• **EXERCISE DETAILS**: Go through the data line by line. Copy each one holding the string "saya".
**** PROVIDED ENTRIES ****
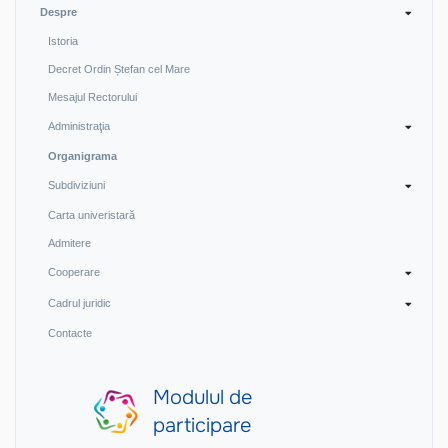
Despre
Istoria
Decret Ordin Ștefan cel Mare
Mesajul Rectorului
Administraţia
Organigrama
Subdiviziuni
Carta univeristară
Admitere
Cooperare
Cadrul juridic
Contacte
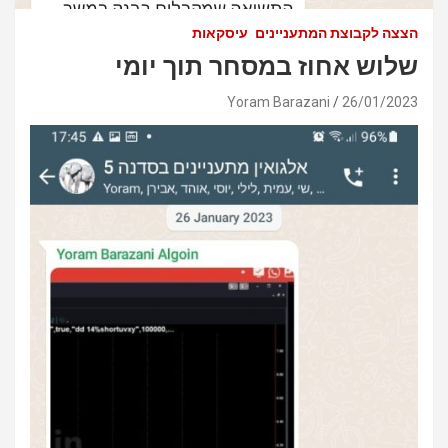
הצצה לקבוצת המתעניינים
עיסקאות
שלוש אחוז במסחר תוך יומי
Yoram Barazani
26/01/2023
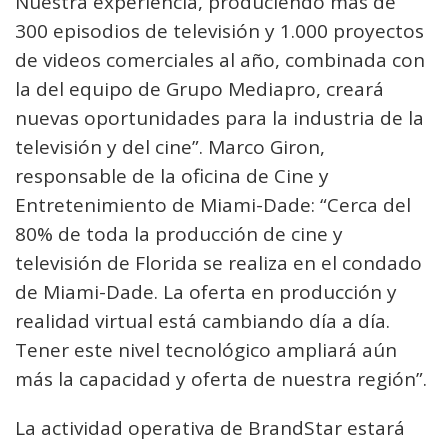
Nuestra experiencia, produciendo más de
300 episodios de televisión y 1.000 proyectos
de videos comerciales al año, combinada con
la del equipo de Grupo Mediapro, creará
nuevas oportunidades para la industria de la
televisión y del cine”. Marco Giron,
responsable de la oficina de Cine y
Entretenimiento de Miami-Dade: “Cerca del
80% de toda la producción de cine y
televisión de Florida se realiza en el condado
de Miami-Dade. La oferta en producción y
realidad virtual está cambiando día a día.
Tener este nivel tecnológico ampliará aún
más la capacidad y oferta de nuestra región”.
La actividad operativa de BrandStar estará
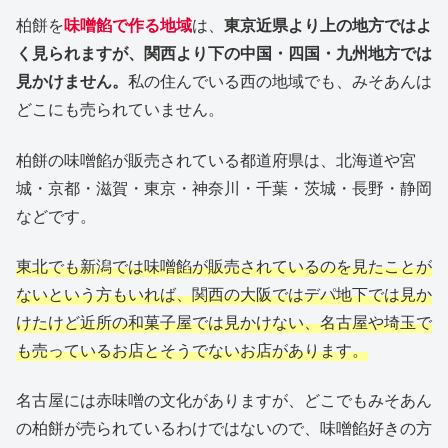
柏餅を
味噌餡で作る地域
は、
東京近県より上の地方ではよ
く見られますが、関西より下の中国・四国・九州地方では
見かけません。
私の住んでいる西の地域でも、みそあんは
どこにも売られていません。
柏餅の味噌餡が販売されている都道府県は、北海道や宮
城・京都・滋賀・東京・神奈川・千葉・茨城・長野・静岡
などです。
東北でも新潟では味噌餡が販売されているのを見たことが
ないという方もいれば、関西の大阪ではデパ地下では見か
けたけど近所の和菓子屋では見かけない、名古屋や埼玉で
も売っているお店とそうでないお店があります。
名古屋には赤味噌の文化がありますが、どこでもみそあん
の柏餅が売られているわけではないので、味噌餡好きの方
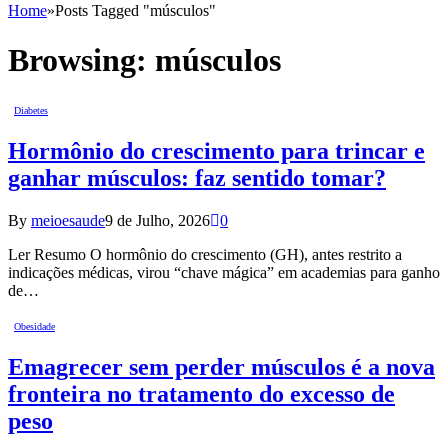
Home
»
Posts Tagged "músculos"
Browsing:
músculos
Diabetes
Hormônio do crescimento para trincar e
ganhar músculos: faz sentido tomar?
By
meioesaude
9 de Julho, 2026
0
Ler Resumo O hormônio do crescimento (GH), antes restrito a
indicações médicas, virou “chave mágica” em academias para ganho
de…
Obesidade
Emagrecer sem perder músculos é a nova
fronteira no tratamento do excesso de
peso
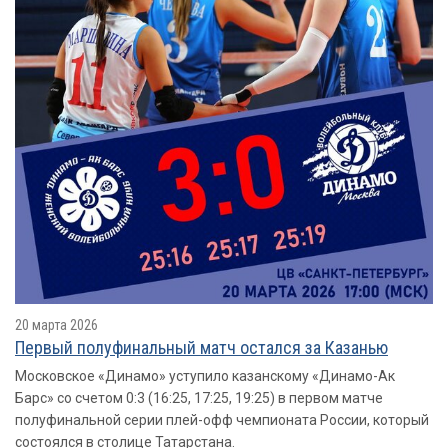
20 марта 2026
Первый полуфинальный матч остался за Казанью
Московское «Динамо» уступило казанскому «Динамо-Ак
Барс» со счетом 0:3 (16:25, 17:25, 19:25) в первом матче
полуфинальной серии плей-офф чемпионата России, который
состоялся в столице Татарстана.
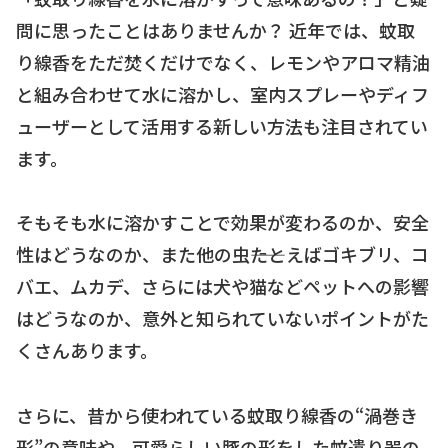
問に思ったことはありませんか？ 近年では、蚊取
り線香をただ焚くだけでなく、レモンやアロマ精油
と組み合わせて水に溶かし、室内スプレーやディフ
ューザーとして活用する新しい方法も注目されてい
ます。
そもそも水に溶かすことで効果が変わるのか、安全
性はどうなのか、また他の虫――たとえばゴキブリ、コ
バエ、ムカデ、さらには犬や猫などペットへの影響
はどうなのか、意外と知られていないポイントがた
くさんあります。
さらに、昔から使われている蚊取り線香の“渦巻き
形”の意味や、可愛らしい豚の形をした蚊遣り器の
****
**** PROVIDED ENTRIES ****
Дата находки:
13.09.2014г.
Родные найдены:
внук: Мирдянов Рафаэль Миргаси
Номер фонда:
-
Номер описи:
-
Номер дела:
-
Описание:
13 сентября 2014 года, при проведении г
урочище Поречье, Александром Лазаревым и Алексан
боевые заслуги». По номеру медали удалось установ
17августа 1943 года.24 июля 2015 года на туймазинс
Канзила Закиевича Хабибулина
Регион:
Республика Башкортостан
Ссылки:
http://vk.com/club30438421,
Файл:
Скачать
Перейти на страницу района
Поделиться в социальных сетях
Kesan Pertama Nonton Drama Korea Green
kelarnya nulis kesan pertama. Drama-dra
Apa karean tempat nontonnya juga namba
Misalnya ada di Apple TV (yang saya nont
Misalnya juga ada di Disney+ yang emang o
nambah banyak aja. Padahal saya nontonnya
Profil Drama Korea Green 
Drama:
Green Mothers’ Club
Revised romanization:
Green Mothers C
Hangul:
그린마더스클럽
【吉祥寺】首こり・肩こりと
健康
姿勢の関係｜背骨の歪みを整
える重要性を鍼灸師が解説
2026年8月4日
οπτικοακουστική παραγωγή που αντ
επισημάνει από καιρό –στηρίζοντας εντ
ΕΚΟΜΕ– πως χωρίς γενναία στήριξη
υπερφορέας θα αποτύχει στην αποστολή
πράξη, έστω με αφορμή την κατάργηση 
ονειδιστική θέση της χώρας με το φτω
****
• **YOUR RESPONSE**:
Misalnya ada di Apple TV (yang saya nont
nambah banyak aja. Padahal saya nontonnya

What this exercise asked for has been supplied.